President Barack Obama on Monday said the US-led coalition is making progress against Islamic State militants in both Iraq and Syria, as he delivered an update on the campaign aimed at reassuring Americans worried about the spread of extremism-fueled terrorism, reported AP.

“We are hitting ISIL harder than ever,” Obama said, using the shorthand for the Islamic State group. Obama said airstrikes had increased and the coalition had successfully knocked out key figures in the group’s leadership “one by one.”

“The point is, ISIL leaders cannot hide and our next message to them is simple: ‘You are next.”‘ Obama said.

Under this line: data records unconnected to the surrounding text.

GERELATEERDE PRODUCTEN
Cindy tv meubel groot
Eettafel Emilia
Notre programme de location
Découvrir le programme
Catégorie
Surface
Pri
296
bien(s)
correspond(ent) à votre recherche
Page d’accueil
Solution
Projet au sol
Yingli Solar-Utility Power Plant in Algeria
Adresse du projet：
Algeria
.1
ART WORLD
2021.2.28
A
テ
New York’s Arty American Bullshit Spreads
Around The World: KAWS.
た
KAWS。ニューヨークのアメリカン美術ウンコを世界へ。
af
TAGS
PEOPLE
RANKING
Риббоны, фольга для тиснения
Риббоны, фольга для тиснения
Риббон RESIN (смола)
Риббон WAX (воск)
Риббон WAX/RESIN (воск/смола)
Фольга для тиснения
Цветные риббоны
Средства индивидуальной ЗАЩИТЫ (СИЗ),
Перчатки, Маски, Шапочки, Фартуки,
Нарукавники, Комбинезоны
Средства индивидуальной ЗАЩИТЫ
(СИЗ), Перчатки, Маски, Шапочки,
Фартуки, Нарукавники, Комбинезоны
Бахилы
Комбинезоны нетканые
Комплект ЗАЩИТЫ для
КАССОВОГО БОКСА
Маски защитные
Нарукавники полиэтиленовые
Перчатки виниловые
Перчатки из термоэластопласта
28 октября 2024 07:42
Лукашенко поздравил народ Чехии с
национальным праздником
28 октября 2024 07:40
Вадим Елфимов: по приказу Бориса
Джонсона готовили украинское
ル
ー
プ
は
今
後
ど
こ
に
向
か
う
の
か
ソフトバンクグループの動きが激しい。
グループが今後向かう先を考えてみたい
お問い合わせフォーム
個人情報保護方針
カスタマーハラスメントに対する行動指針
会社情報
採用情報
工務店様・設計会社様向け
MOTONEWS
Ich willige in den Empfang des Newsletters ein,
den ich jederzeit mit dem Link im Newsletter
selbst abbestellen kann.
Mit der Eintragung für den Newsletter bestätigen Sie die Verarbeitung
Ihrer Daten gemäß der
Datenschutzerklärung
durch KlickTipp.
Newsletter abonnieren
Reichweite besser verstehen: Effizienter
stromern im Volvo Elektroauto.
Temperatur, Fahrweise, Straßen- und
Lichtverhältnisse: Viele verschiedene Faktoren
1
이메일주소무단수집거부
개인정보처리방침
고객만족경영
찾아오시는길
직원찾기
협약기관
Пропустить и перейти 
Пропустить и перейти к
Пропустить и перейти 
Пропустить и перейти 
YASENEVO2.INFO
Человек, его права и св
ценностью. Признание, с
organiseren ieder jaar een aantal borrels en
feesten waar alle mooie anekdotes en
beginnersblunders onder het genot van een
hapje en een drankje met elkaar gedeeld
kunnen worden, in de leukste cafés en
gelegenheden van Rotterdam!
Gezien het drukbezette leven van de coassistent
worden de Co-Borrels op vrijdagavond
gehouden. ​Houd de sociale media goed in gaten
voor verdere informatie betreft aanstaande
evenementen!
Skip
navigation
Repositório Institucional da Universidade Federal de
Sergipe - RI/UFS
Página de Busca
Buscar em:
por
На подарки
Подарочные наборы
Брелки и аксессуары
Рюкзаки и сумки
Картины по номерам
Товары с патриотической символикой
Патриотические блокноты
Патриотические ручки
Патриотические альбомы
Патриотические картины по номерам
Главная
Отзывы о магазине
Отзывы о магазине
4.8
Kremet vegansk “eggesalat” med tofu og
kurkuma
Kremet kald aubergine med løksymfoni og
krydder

According to theguardian, flanked by Vice-President Joe Biden, the defense secretary, Ash Carter, and three military generals, Obama condemned Isis leaders as thugs, thieves, and killers and confirmed the death of Mohammed Emwazi, a Briton known as “Jihadi John”, in an airstrike last month.

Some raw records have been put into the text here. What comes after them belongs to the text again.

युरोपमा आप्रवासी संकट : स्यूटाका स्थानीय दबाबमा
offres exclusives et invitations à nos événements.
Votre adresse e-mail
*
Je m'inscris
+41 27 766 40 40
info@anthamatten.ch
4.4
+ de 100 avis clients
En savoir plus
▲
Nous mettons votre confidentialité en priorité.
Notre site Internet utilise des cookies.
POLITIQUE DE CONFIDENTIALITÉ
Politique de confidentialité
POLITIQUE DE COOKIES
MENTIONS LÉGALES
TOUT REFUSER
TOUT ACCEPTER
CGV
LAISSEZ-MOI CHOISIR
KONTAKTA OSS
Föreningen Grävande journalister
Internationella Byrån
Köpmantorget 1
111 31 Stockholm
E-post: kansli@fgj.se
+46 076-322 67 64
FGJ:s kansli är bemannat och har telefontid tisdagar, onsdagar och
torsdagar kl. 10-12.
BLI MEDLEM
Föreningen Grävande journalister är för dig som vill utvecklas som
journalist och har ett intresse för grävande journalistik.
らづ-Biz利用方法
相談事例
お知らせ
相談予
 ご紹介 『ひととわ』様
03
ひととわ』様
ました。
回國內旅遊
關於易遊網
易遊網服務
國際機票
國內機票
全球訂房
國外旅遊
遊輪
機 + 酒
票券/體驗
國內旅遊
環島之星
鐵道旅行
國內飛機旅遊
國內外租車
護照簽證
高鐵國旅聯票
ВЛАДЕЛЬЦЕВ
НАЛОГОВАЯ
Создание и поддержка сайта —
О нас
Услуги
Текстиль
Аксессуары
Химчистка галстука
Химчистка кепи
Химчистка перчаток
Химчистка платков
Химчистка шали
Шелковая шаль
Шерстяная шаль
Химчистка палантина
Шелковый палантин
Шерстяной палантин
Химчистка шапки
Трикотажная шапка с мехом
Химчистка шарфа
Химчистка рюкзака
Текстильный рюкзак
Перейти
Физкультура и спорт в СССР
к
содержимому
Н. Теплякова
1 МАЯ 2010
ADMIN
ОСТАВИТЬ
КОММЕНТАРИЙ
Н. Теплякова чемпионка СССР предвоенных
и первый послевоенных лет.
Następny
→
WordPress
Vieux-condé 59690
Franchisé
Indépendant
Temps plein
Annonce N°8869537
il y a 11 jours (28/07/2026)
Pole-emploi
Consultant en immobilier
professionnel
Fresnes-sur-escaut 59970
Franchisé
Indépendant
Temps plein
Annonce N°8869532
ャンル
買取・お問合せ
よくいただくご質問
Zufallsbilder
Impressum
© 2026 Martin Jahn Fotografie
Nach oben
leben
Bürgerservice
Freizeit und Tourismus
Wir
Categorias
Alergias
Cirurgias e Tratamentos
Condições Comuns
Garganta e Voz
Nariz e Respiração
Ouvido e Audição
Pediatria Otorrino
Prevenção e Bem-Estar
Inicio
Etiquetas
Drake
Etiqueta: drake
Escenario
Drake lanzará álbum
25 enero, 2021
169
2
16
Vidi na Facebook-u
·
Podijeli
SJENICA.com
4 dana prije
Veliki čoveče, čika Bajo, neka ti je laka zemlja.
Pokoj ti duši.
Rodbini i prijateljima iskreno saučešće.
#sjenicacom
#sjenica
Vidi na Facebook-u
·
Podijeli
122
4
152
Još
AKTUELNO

“As we squeeze its heart, we’ll make it harder for ISIL to pump its terror and propaganda to the rest of the world,” the president said, in an eight-minute statement after meeting his national security council.

The tough talk came after Obama met with his top national security advisers at the Pentagon, part of a weeklong push to explain his strategy for stopping the Islamic State group abroad and its sympathizers at home.

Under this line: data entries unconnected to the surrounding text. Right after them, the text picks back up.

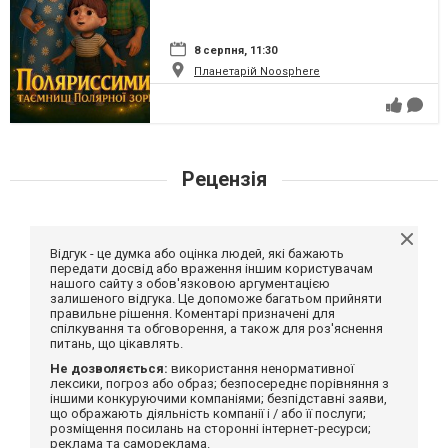
8 серпня, 11:30
Планетарій Noosphere
Рецензія
Відгук - це думка або оцінка людей, які бажають
передати досвід або враження іншим користувачам
нашого сайту з обов'язковою аргументацією
залишеного відгука. Це допоможе багатьом прийняти
правильне рішення. Коментарі призначені для
спілкування та обговорення, а також для роз'яснення
питань, що цікавлять.
Не дозволяється:
використання ненормативної
лексики, погроз або образ; безпосереднє порівняння з
іншими конкуруючими компаніями; безпідставні заяви,
що ображають діяльність компанії і / або її послуги;
розміщення посилань на сторонні інтернет-ресурси;
реклама та самореклама.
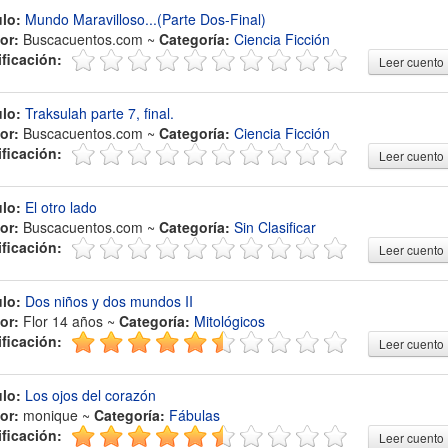
ulo:
Mundo Maravilloso...(Parte Dos-Final)
or:
Buscacuentos.com ~
Categoría:
Ciencia Ficción
ificación:
Leer cuento
ulo:
Traksulah parte 7, final.
or:
Buscacuentos.com ~
Categoría:
Ciencia Ficción
ificación:
Leer cuento
ulo:
El otro lado
or:
Buscacuentos.com ~
Categoría:
Sin Clasificar
ificación:
Leer cuento
ulo:
Dos niños y dos mundos II
or:
Flor 14 años ~
Categoría:
Mitológicos
ificación:
Leer cuento
ulo:
Los ojos del corazón
or:
monique ~
Categoría:
Fábulas
ificación:
Leer cuento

Obama is also slated to attend a briefing at the National Counterterrorism Center later in the week.

After a series of setbacks, the US, and its coalition partners have claimed progress recently in wresting back territory from IS and eliminating some of its key leaders in Syria and Iraq. 

Flanked by top military brass, Obama offered some of the first public details about the status of those special forces, ordered before the recent attacks in California and Paris.

He said special forces in Syria had started their work helping local groups cut off IS supply lines and put pressure on Raqqa, the unofficial capital of Islamic State group’s “caliphate.”

In an effort to encourage coalition allies to contribute more to the fight, Obama said he was dispatching Defense Secretary Ash Carter to the Middle East on Monday.

The high-profile visits to agencies charged with keeping the US safe follow an Oval Office address Dec. 6 that aimed to reassure the public but that critics said failed to do the job.